Aidan Yao, senior Emerging Market economist at AXA Investment Managers (AXA IM), discusses the implications of the PBoC’s announcement today to raise the central fixing rate for the CNY/USD and change the RMB daily-fixing mechanism, and concludes that the RMB depreciation is justified by macro fundamentals while changes to the rate-fixing mechanism should increase the RMB’s chance of inclusion in the SDR.

 

  • The People’s Bank of China (PBoC) this morning raised the central fixing rate for the CNY/USD by 1.9%, making it the largest daily adjustment in recent history. Although the move – to weaken the renminbi (RMB) – is justified by the sluggish economy and diverging policies between the PBoC and the Federal Reserve (Fed), we are surprised by the timing and form of the depreciation.
  • Perhaps an even bigger surprise was that the PBoC is changing the RMB daily-fixing mechanism so that it will now take into account market views. On paper this represents a major shift in China’s foreign exchange (FX) regime, making the pricing of RMB more market-oriented. At this time though, we prefer to be cautious on our interpretation of market impact, given the lack of details on the operating side.
  • Overall we do not think today’s move represents a shift in the PBoC’s FX policy that would mark the start of significant RMB depreciation. The pursuit of RMB internationalisation and inclusion in the Special Drawing Rights (SDR), prevention of financial instability (in the form of capital outflows) and the rebalancing of the Chinese economy all require the support of a stable and strong RMB. This is why the PBoC is calling today’s move a one-off adjustment to prevent depreciation expectations from becoming entrenched.
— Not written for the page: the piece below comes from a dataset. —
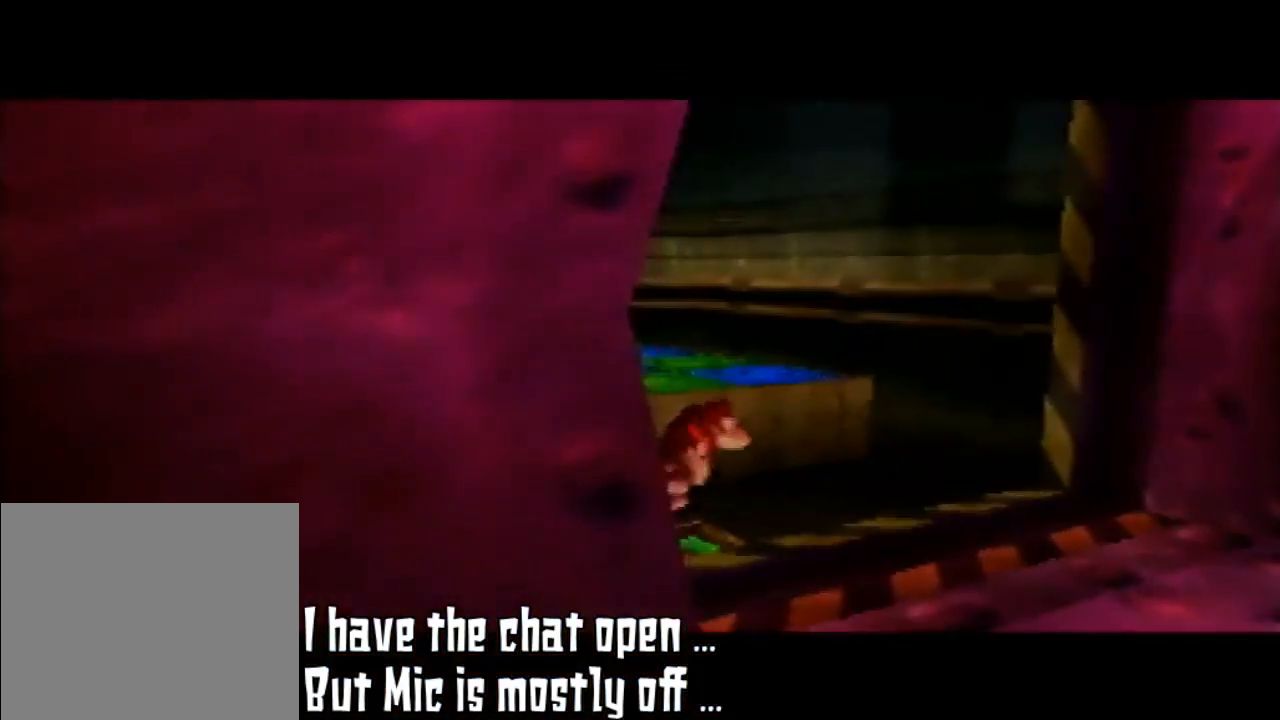
{"buttons": [], "left_stick": "center", "events": [[233, "A", "up"], [333, "A", "down"], [367, "A", "up"]]}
RMB depreciation can be justified by macro fundamentals: We think some currency depreciation is consistent with China’s macro fundamentals, which have manifested recently in the renewed weakness in export growth, sluggish domestic demand and persistent deflation in some parts of the economy. In addition, the PBoC has moved noticeably towards an easing stance while the Fed is approaching the beginning of its tightening cycle. The latter has led to broad-based dollar strength against all major currencies except the yuan. In actual effect, China’s fixed exchange rate regime has tied the RMB to a flying USD, generating significant currency appreciation that is clearly not compatible with China’s macro fundamentals. The market has recognised this incompatibility and kept the CNY and CNH spots at the top-end of the trading band since the start of the year. Today’s move by the PBoC is merely to close the gap between the official and market rates.